NOTHOMBLes prénoms épicènes - Amélie Nothomb (2018)

"- J'imagine qu'Epicène est un prénom épicène?
- C'est le prénom le plus épicène du monde."

Epicène? Vous avez dit Epicène? Lorsque Dominique rencontre Claude, en 1970, elle mène une petite vie étriquée mais calme à Brest, ponctuée par les déjeuners dominicaux chez ses parents (Paris-Brest au dessert et promenade digestive l'après-midi). D'abord peu convaincue, Dominique se laisse conquérir. Tout le monde le lui dit: Claude Guillaume est un bel homme, un bon parti, et surtout il est amoureux. Quelques années plus tard, nait Epicène, leur fille. Paris rive droite, père plus qu'occupé, mère effacée: l'enfant grandit dans l'indifférence de son père et le lui rend bien. Mais quand le couple, par décision de Claude qui n'a pour ambition que d'entrer dans le Monde, déménage rive gauche, Epicène passe de l'indifférence à la haine. Comment s'en sortir quand en plus sa propre mère décide de jouer le jeu de son époux et de faire la conquète d'une figure de la bonne société du Ve arrondissement, Reine Cléry? Pour Epicène, c'est presque inextricable. Presque...
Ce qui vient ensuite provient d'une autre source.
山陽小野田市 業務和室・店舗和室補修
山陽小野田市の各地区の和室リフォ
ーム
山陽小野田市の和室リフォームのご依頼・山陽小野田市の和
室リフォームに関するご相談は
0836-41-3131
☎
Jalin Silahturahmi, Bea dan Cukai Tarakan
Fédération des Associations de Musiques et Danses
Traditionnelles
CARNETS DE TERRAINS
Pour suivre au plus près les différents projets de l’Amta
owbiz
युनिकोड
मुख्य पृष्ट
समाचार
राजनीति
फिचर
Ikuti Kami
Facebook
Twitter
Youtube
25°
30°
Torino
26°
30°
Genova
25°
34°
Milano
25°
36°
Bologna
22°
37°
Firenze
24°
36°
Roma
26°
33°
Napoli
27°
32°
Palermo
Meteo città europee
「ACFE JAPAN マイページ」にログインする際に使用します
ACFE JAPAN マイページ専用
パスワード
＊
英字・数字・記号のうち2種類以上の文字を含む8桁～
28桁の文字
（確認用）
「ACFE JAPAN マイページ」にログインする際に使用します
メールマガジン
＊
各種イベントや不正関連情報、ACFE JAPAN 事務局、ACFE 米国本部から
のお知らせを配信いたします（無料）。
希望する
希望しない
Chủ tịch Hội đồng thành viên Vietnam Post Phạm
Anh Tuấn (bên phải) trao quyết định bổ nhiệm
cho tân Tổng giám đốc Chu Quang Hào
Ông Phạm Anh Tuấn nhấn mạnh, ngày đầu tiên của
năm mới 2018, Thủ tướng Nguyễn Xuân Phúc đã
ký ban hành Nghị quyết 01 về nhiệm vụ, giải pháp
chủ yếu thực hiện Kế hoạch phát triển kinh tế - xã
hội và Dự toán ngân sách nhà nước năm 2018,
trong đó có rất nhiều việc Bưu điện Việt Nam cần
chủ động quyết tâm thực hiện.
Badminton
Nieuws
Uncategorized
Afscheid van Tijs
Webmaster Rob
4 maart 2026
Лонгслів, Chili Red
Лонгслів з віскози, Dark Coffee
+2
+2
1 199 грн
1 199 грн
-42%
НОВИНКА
"Maman était merveilleuse, il suffisait d'ignorer papa. L'enfant excellait en cette discipline qui consistait à dire le matin: "Bonjour Papa" (faire entendre la majuscule), et à adapter la formule en fonction de l'heure où réapparaissait l'indésirable individu, sans mettre dans sa voix l'ombre d'une ironie, et sans avoir l'air de remarquer qu'aucune réponse n'était jamais apportée à sa courtoisie."
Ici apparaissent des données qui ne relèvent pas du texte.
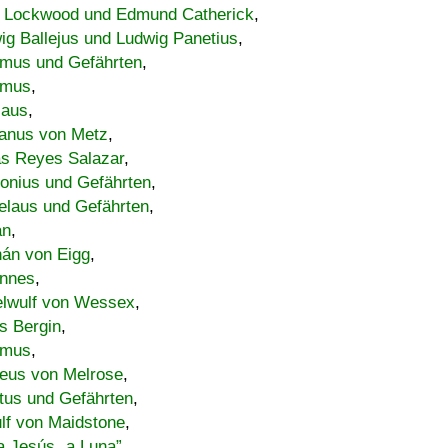
 Lockwood und Edmund Catherick
,
ig Ballejus und Ludwig Panetius
,
mus und Gefährten
,
imus
,
laus
,
nus von Metz
,
s Reyes Salazar
,
lonius und Gefährten
,
elaus und Gefährten
,
an
,
án von Eigg
,
nnes
,
lwulf von Wessex
,
s Bergin
,
imus
,
eus von Melrose
,
tus und Gefährten
,
lf von Maidstone
,
a Jesús „a Luna”
,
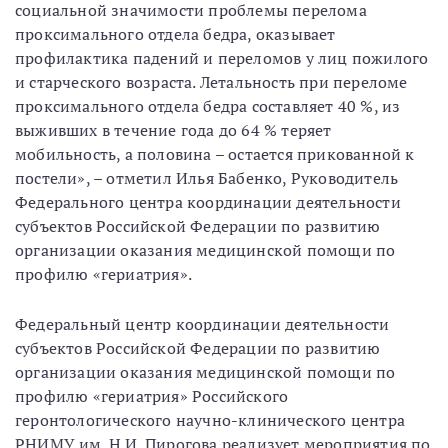
социальной значимости проблемы перелома
проксимального отдела бедра, оказывает
профилактика падений и переломов у лиц пожилого
и старческого возраста. Летальность при переломе
проксимального отдела бедра составляет 40 %, из
выживших в течение года до 64 % теряет
мобильность, а половина – остается прикованной к
постели», – отметил Илья Бабенко, Руководитель
Федерального центра координации деятельности
субъектов Российской Федерации по развитию
организации оказания медицинской помощи по
профилю «гериатрия».
Федеральный центр координации деятельности
субъектов Российской Федерации по развитию
организации оказания медицинской помощи по
профилю «гериатрия» Российского
геронтологического научно-клинического центра
РНИМУ им. Н.И. Пирогова реализует мероприятия по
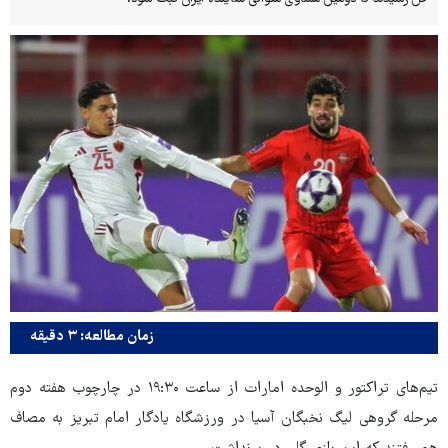
زمان مطالعه: ۳ دقیقه
تیم‌های تراکتور و الوحده امارات از ساعت ۱۹:۳۰ در چارچوب هفته دوم
مرحله گروهی لیگ نخبگان آسیا در ورزشگاه یادگار امام تبریز به مصاف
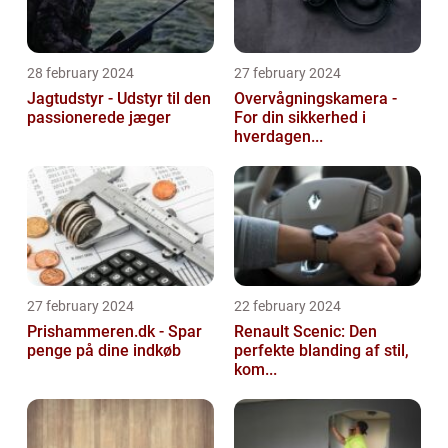
28 february 2024
27 february 2024
Jagtudstyr - Udstyr til den
Overvågningskamera -
passionerede jæger
For din sikkerhed i
hverdagen...
27 february 2024
22 february 2024
Prishammeren.dk - Spar
Renault Scenic: Den
penge på dine indkøb
perfekte blanding af stil,
kom...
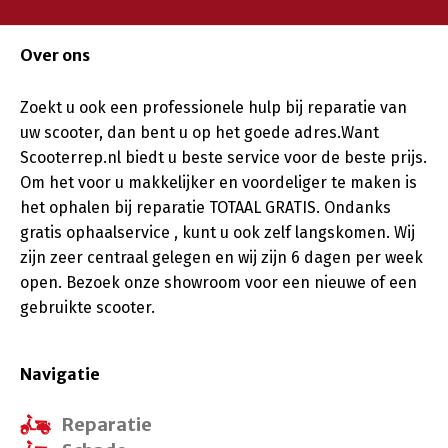
Over ons
Zoekt u ook een professionele hulp bij reparatie van
uw scooter, dan bent u op het goede adres.Want
Scooterrep.nl biedt u beste service voor de beste prijs.
Om het voor u makkelijker en voordeliger te maken is
het ophalen bij reparatie TOTAAL GRATIS. Ondanks
gratis ophaalservice , kunt u ook zelf langskomen. Wij
zijn zeer centraal gelegen en wij zijn 6 dagen per week
open. Bezoek onze showroom voor een nieuwe of een
gebruikte scooter.
Navigatie
Reparatie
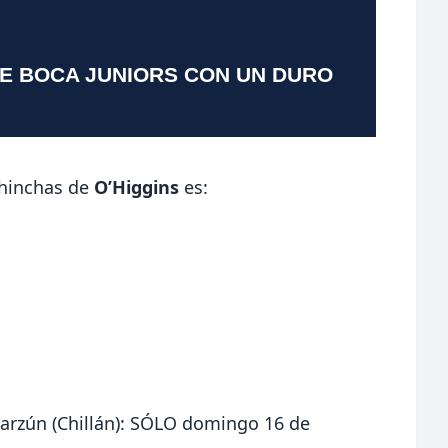
TE BOCA JUNIORS CON UN DURO
 hinchas de
O’Higgins
es:
yarzún (Chillán): SÓLO domingo 16 de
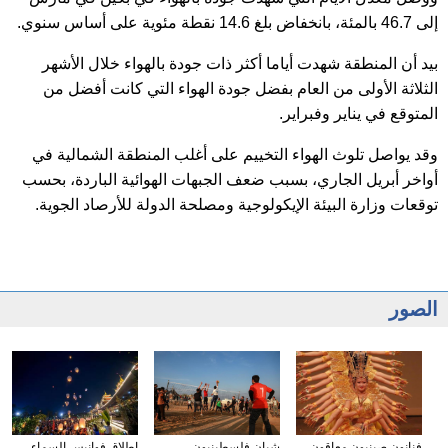
إلى 46.7 بالمئة، بانخفاض بلغ 14.6 نقطة مئوية على أساس سنوي.
بيد أن المنطقة شهدت أياما أكثر ذات جودة بالهواء خلال الأشهر
الثلاثة الأولى من العام بفضل جودة الهواء التي كانت أفضل من
المتوقع في يناير وفبراير.
وقد يواصل تلوث الهواء التخييم على أغلب المنطقة الشمالية في
أواخر أبريل الجاري، بسبب ضعف الجبهات الهوائية الباردة، بحسب
توقعات وزارة البيئة الإيكولوجية ومصلحة الدولة للأرصاد الجوية.
الصور
فنانون صينيون معاقون
شبان فلسطينيون
إطلاق فوانيس السماء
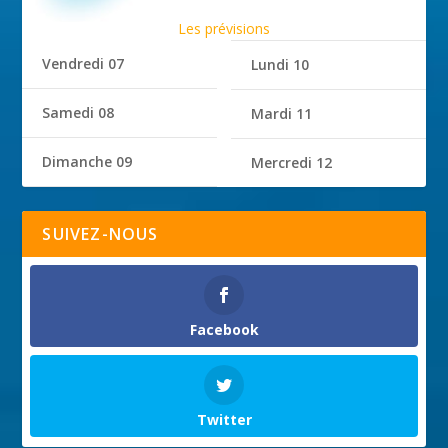
Les prévisions
Vendredi 07
Lundi 10
Samedi 08
Mardi 11
Dimanche 09
Mercredi 12
SUIVEZ-NOUS
Facebook
Twitter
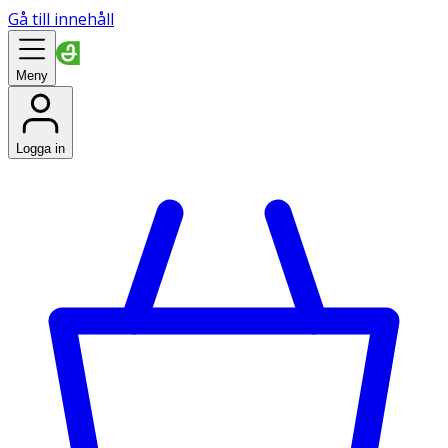
Gå till innehåll
Meny
Logga in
La fille, la mère, et au milieu, le père. De ce trio un tantinet téléphoné, Amélie Nothomb tire un récit assez court mais direct et très efficace. Ici, pas de comédie avec des amants dans le placard, ni d'ado hystérique qui manifeste son mal-être par des dérèglements; pas non plus de drame hitchcockien nourri de sombre vengeance, de calculs diaboliques. Non, Amélie Nothomb ne nous livre pas un jeu à trois mais le parcours d'une jeune fille assez banale plongée dans une histoire, banale aussi d'ailleurs, mais dramatique et intense dans ce qu'elle dissimule de basse manipulation.
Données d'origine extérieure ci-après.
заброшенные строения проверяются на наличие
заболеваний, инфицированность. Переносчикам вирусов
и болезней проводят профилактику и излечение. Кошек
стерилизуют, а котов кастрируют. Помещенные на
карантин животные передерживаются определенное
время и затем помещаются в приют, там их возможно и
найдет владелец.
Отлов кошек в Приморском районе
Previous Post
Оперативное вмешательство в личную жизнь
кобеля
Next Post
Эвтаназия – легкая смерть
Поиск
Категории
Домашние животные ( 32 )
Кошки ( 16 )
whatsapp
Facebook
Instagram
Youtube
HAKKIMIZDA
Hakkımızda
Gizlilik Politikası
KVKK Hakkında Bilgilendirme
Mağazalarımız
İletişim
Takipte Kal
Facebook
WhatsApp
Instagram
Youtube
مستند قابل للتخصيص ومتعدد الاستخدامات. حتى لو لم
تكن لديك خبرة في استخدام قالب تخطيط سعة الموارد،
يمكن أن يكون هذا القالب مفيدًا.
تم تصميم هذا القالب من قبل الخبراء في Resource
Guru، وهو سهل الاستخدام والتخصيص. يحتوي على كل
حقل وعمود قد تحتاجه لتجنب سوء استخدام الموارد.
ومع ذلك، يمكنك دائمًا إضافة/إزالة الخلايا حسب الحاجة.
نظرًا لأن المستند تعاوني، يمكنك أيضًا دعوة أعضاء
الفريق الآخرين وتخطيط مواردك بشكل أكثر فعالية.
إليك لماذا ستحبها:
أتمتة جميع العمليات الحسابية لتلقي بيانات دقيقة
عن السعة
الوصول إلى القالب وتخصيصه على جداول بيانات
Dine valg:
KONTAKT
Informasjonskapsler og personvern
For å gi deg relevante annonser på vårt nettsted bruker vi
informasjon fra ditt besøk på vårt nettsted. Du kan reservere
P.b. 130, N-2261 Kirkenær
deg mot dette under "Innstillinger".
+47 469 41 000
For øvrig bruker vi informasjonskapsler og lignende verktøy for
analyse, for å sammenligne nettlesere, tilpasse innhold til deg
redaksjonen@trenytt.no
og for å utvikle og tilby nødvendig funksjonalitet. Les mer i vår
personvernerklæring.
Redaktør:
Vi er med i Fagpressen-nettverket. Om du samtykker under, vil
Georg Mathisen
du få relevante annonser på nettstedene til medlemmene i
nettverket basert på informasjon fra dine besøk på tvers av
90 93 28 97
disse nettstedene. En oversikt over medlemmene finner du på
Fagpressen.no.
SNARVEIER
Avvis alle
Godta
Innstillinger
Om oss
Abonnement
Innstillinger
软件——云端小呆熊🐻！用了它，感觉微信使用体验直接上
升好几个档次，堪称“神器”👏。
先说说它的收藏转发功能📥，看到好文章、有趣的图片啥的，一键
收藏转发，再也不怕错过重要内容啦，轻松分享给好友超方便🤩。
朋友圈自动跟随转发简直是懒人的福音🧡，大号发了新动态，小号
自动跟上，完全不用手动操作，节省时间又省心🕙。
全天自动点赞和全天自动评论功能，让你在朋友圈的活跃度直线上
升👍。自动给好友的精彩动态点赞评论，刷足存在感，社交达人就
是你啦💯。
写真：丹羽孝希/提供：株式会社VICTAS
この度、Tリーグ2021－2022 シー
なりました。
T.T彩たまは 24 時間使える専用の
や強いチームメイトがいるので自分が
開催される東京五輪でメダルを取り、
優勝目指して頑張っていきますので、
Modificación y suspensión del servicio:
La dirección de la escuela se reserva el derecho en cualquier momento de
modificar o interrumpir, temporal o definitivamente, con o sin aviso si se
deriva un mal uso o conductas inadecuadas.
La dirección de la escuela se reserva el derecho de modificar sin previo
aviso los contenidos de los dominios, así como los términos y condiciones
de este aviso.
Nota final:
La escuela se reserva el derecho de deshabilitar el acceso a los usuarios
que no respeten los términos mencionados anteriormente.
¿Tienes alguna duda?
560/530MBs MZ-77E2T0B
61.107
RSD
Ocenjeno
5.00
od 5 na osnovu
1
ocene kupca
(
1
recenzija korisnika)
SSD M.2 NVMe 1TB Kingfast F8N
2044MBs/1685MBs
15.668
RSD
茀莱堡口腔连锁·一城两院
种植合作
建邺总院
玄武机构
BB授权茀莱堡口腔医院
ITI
Comme souvent chez l'écrivain, il n'y pas de victime qui ne redresse la tête, et dans Les prénoms épicènes, elles - les femmes c'està-dire les victimes, la relèvent toutes avec beaucoup de panache. On est presque dans le militantisme féministe. Presque. Quant au seul personnage masculin qui tienne le devant de l'intrigue, Claude Guillaume, c'est une énigme. Il aurait pu être un personnage effacé, pâle, inerte et sans intérêt: il est le coeur de l'intrigue, le moteur de la machination, le comburant de la haine qui enflamme sa fille.

Au final assez différent des romans d'Amélie Nothomb de ces dernières années, dénué de l'ironie mordante dont l'auteur sait jouer au meilleur moment, mais remarquablement captivant, Les prénoms épicènes est déroutant, étonnant, jusqu'à se dernière page.

"Le temps de l'enfance obéit à des lois autres. Sa densité n'a d'égal que son sens du tragique. Au seuil  de deux années de bonheur profond, Epicène savait qu'elle en vivrait la moindre heure avec ivresse. Ce qui se passerait ensuite serait aussi inimaginable que la mort."